_Exercise aim_
Nothing but the lines below from the one holding "продукція відповідно до євростандартів" up to and including the one holding "DETRÁS DEL TRAJE" should be copied, exactly and without pictures.

(The input Opens)

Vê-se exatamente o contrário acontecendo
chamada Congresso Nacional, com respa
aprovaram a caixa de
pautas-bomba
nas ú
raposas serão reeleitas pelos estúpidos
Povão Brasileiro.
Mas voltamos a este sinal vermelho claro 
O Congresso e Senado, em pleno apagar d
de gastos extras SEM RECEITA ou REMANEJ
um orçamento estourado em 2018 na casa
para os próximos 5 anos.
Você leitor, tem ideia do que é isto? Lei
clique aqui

(The input Closes)
(The input Opens)

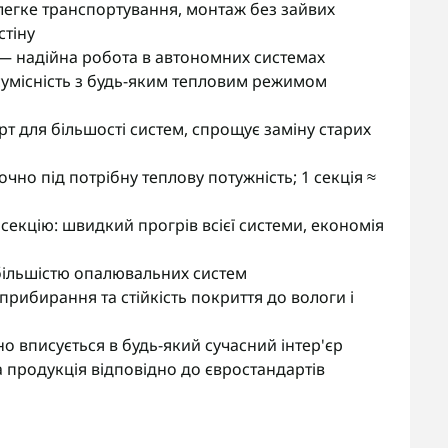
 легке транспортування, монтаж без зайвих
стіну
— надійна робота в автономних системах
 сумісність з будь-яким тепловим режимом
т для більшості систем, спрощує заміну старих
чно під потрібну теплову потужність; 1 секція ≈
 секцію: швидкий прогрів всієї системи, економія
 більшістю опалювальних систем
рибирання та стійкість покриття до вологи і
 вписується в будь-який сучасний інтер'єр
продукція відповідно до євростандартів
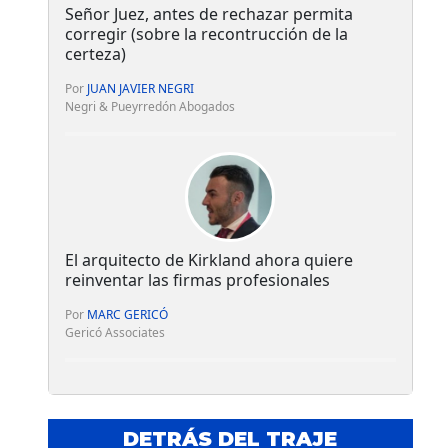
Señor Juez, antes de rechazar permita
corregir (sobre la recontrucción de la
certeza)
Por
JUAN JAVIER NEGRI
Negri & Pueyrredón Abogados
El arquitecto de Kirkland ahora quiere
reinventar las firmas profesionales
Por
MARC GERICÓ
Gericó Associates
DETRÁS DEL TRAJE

(The input Closes)

_Task response_
продукція відповідно до євростандартів
Señor Juez, antes de rechazar permita
corregir (sobre la recontrucción de la
certeza)
Por
JUAN JAVIER NEGRI
Negri & Pueyrredón Abogados
El arquitecto de Kirkland ahora quiere
reinventar las firmas profesionales
Por
MARC GERICÓ
Gericó Associates
DETRÁS DEL TRAJE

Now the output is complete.